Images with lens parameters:
- Opening Delimiter -

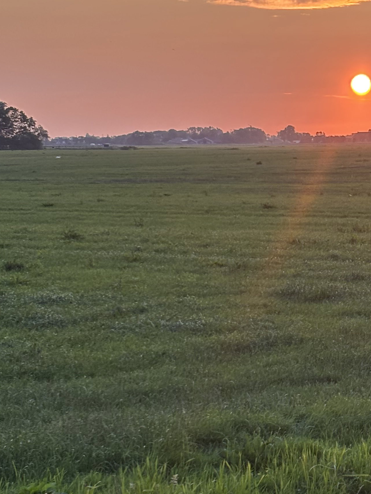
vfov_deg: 16.1
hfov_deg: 12.0
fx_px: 1744
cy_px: 360
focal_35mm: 122
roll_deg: +0.5
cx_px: 395
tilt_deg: -7.8
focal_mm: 5.96
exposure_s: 1/468
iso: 32
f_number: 1.6
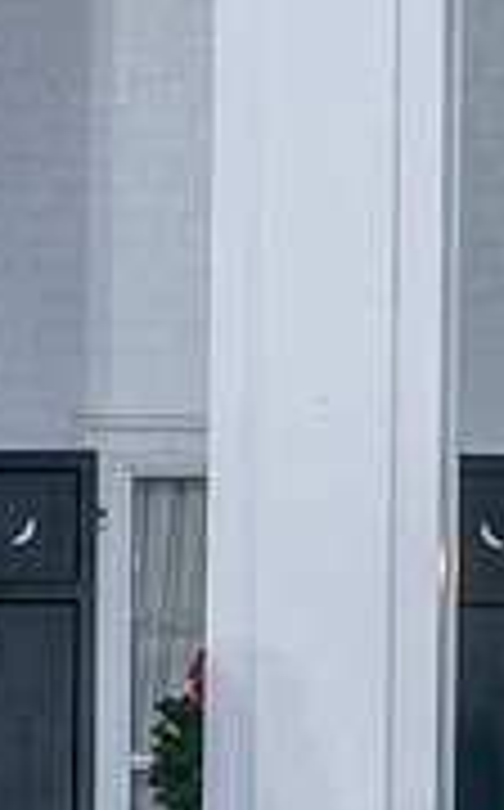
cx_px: 1252
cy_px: 876
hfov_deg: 3.2
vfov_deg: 5.1
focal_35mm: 409
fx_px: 9017
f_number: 6.3
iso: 2000
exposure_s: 1/200
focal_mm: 116
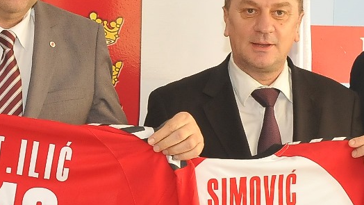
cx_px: 84
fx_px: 1628
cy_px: 179
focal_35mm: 169
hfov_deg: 12.7
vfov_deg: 7.2
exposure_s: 1/60
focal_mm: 35
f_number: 7.1
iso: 1000
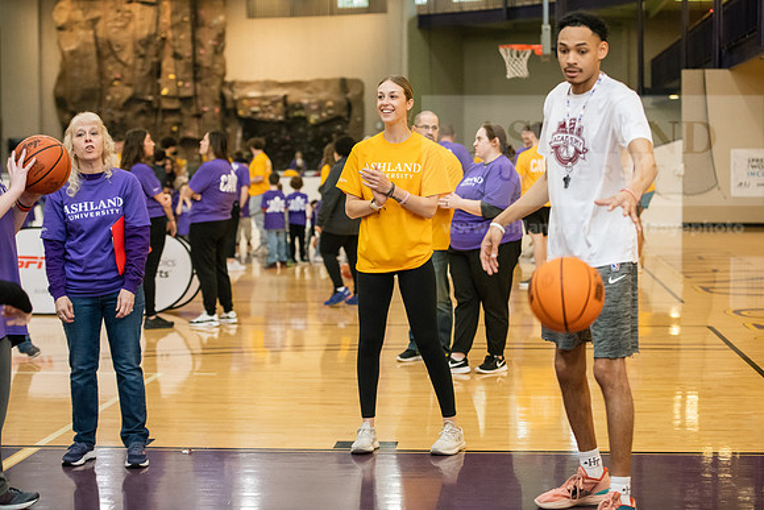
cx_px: 382
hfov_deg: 27.0
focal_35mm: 75
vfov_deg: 18.2
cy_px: 255
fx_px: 1592
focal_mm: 75
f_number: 3.2
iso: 3200
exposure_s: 1/200
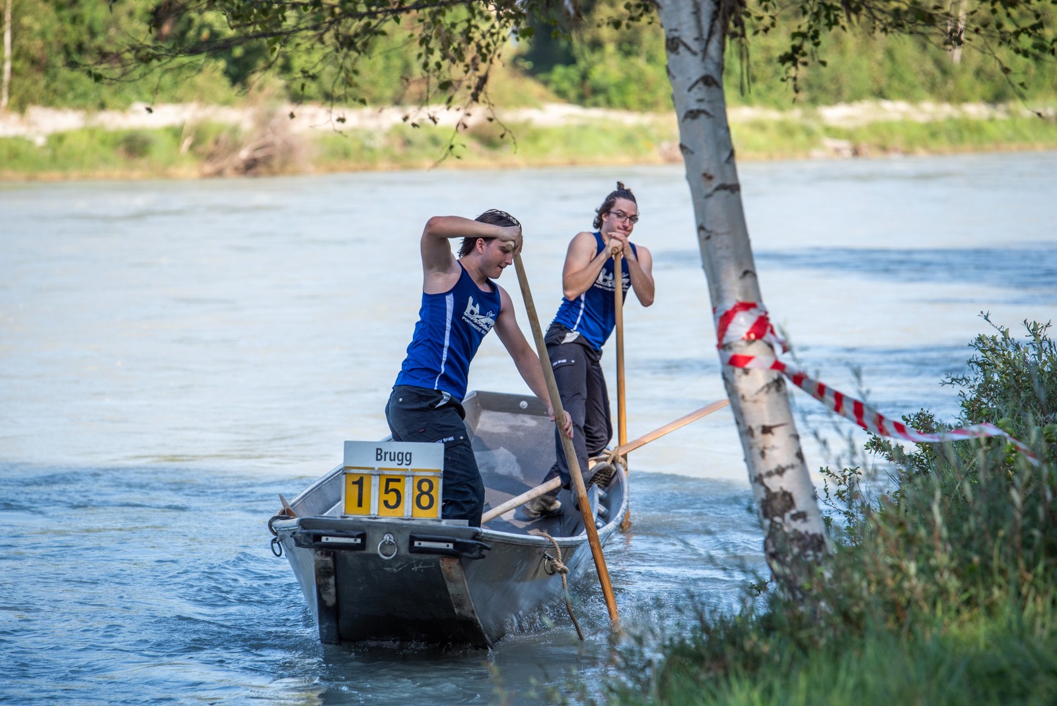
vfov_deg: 6.9
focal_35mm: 200
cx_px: 528
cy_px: 353
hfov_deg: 10.3
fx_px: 5874
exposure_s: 1/1250
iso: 200
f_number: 4.5
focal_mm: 200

- Closing Delimiter -

Problem — Once the pictures are set aside, transcribe the remaining lines above exactly.

Response to the exercise —
vfov_deg: 16.1
hfov_deg: 12.0
fx_px: 1744
cy_px: 360
focal_35mm: 122
roll_deg: +0.5
cx_px: 395
tilt_deg: -7.8
focal_mm: 5.96
exposure_s: 1/468
iso: 32
f_number: 1.6
cx_px: 1252
cy_px: 876
hfov_deg: 3.2
vfov_deg: 5.1
focal_35mm: 409
fx_px: 9017
f_number: 6.3
iso: 2000
exposure_s: 1/200
focal_mm: 116
cx_px: 84
fx_px: 1628
cy_px: 179
focal_35mm: 169
hfov_deg: 12.7
vfov_deg: 7.2
exposure_s: 1/60
focal_mm: 35
f_number: 7.1
iso: 1000
cx_px: 382
hfov_deg: 27.0
focal_35mm: 75
vfov_deg: 18.2
cy_px: 255
fx_px: 1592
focal_mm: 75
f_number: 3.2
iso: 3200
exposure_s: 1/200
vfov_deg: 6.9
focal_35mm: 200
cx_px: 528
cy_px: 353
hfov_deg: 10.3
fx_px: 5874
exposure_s: 1/1250
iso: 200
f_number: 4.5
focal_mm: 200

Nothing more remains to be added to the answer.